Prokinetic medications come in tablet and liquid forms, with Domperidone being the most popular. Unfortunately, it has serious side effects including 7% CNS side effects that could be toxic or heart effects (longer Q-T interval and QT prolongation).
Metoclopramide (Reglan) is a drug that relaxes the muscles in your gastrointestinal tract. While it’s often prescribed as a first-line treatment for GERD, its side effects can be serious and therefore it should not be used long term.
Erythromycin (Ciprofloxacin) is a macrolide antibiotic with prokinetic effects. It’s available both oral and IV form for treating gastroparesis – an issue where the stomach doesn’t empty completely – as well as other stomach conditions.
However, it’s not the best prescription medication for GERD due to its ineffectiveness compared to PPIs or H2 blockers. Furthermore, there may be dangerous side effects like tachyphylaxis.

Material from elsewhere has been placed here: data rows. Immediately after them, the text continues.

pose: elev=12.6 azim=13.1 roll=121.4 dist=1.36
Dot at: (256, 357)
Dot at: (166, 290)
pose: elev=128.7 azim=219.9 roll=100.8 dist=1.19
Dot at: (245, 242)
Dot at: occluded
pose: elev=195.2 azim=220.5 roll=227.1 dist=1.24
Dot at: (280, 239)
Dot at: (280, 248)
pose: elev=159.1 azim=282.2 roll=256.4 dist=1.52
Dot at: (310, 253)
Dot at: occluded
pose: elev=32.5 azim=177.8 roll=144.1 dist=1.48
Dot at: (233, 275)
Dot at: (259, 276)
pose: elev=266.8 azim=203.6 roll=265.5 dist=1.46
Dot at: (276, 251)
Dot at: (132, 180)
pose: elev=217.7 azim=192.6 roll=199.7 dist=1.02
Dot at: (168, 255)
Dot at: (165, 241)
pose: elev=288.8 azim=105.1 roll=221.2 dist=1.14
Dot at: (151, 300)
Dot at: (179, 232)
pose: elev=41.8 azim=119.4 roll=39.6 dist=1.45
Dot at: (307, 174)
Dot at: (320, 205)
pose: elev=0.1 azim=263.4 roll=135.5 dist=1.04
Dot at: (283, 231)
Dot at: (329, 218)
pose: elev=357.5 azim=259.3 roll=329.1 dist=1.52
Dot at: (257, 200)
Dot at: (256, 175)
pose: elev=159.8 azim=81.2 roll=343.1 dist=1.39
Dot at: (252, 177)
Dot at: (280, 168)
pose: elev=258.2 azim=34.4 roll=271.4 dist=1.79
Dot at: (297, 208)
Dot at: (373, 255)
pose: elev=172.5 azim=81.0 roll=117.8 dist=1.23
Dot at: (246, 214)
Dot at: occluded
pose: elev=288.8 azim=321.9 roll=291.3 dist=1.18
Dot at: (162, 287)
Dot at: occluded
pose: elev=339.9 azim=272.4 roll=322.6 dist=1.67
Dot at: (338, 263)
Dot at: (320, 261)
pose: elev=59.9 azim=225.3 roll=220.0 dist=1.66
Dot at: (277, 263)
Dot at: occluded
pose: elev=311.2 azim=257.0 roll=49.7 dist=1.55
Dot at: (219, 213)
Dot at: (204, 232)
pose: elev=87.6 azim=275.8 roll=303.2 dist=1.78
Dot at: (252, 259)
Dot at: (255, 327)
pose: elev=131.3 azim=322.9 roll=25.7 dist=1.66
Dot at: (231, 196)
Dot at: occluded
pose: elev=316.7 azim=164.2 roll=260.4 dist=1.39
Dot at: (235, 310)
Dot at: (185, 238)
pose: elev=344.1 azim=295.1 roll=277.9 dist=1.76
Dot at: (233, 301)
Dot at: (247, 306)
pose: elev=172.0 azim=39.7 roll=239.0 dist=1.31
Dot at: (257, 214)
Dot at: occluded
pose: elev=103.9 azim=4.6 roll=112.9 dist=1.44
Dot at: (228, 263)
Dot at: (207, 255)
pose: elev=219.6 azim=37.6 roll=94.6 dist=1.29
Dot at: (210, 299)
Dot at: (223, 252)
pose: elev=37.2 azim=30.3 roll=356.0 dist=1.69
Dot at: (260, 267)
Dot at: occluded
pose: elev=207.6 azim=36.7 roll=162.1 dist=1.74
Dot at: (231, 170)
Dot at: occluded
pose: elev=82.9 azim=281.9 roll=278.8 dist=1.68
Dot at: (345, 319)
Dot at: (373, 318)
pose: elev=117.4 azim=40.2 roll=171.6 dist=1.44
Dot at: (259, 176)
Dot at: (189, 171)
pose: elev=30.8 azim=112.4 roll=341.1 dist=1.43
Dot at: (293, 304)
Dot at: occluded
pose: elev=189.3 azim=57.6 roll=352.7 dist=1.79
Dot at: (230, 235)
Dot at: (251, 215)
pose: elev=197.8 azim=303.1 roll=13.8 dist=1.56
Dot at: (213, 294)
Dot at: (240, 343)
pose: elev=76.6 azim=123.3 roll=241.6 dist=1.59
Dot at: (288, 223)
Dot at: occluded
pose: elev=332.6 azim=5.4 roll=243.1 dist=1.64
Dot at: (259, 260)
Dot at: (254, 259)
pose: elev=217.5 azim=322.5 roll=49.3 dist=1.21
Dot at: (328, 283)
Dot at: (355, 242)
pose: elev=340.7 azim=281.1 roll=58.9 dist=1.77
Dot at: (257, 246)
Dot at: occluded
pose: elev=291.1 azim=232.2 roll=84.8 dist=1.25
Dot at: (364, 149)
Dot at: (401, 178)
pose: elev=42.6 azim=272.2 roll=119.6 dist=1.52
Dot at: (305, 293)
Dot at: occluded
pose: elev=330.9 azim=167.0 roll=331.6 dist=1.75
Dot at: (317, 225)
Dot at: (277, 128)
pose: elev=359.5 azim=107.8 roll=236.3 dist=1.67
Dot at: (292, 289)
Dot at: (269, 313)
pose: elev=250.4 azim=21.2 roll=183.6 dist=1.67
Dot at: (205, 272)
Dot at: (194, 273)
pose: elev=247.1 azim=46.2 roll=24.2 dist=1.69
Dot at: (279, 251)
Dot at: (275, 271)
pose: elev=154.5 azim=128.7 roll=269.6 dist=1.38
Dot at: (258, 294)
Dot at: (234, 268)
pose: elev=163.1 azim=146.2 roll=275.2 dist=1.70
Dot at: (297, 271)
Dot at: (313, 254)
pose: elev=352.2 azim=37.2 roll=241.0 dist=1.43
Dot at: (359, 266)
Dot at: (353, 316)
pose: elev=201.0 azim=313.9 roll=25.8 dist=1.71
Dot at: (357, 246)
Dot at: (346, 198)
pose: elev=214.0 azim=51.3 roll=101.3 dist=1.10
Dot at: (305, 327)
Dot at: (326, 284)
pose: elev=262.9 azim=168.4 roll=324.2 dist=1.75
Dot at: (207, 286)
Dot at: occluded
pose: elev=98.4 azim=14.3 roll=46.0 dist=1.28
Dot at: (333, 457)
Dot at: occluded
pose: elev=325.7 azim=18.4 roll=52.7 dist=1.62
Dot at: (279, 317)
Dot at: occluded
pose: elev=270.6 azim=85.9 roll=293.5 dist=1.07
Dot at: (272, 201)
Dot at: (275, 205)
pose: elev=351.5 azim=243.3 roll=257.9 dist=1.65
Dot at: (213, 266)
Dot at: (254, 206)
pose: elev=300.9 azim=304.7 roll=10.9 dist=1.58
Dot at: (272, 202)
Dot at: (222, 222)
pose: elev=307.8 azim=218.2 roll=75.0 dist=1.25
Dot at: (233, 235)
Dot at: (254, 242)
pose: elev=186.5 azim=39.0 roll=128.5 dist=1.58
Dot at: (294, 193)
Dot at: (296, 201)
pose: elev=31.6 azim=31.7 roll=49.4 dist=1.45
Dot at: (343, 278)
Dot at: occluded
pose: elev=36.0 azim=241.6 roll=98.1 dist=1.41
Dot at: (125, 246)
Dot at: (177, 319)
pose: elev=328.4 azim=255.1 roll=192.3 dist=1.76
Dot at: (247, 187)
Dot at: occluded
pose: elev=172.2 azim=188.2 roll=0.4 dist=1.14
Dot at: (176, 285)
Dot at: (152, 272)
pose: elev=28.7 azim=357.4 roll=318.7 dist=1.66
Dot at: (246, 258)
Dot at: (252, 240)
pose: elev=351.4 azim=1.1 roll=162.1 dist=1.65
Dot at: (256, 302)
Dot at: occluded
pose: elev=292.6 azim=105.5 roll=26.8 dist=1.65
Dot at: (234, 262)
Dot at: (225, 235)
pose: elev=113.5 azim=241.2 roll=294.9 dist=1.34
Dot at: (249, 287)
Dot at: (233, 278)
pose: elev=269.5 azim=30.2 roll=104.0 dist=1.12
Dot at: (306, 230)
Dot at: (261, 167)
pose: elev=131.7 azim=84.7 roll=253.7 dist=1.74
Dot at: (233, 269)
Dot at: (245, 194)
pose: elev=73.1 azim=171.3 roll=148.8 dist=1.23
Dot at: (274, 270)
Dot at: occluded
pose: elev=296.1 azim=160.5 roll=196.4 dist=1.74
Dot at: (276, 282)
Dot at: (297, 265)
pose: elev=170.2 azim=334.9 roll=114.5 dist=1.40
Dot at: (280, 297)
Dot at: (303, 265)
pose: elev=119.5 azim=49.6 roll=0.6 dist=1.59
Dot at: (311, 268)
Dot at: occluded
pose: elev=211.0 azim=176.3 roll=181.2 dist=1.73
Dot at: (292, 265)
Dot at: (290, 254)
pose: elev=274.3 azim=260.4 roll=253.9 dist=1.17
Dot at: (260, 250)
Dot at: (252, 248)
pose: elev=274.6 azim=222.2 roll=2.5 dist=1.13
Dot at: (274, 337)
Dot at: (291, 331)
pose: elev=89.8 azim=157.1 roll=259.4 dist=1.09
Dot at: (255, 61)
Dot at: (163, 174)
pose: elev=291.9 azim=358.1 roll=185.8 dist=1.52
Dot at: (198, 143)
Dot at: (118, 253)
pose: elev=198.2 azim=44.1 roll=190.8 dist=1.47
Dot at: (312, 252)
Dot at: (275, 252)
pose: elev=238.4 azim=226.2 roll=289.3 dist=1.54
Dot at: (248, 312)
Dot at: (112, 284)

For acid reflux, the ideal prescription medication is a combination of medications that address the root cause. This usually includes a gut healing regimen to eliminate toxins, inflammation and dysbiosis which may contribute to decreased gut motility.
Transoral incisionless fundoplication
If you are struggling to manage your reflux symptoms with antacids or proton pump inhibitors, a minimally invasive procedure called transoral incisionless fundoplication (TIF) might be the answer. This operation fixes the esophagus valve so acid does not come back up into your stomach.
TIF (Thin Endoscopic Fundoplication) is an endoscopic procedure that utilizes a special device and upper gastrointestinal endoscope to repair the damaged valve between your stomach and esophagus. It’s less invasive than traditional surgery like Nissen fundoplication, leading to shorter treatment times and faster recoveries.
A gastroenterologist trained in TIF will use a TIF device and an endoscope to create an artificial barrier between your stomach and esophagus, helping relieve chronic GERD symptoms and improving quality of life.
Patients who have undergone the TIF procedure report relief of heartburn and other symptoms, with many being able to discontinue taking daily antacids. Compared with patients who underwent laparoscopic Nissen fundoplication, those in the TIF group experienced fewer side effects and lower long-term costs.
TIF, in particular, has been found to cause less gastrointestinal bleeding than traditional antireflux surgery and thus, it’s the least invasive of all antireflux treatments.
The most commonly performed TIF procedure is a 360deg fundoplication, though it can also be performed as partial fundoplication. Furthermore, some TIF procedures include magnetic sphincter augmentation to improve its strength and location.
TIF is a safe, effective, minimally invasive procedure that repairs the malfunctioning valve between your stomach and sphincter. Multiple studies have demonstrated its superiority over proton pump inhibitors for symptom reduction and patient satisfaction.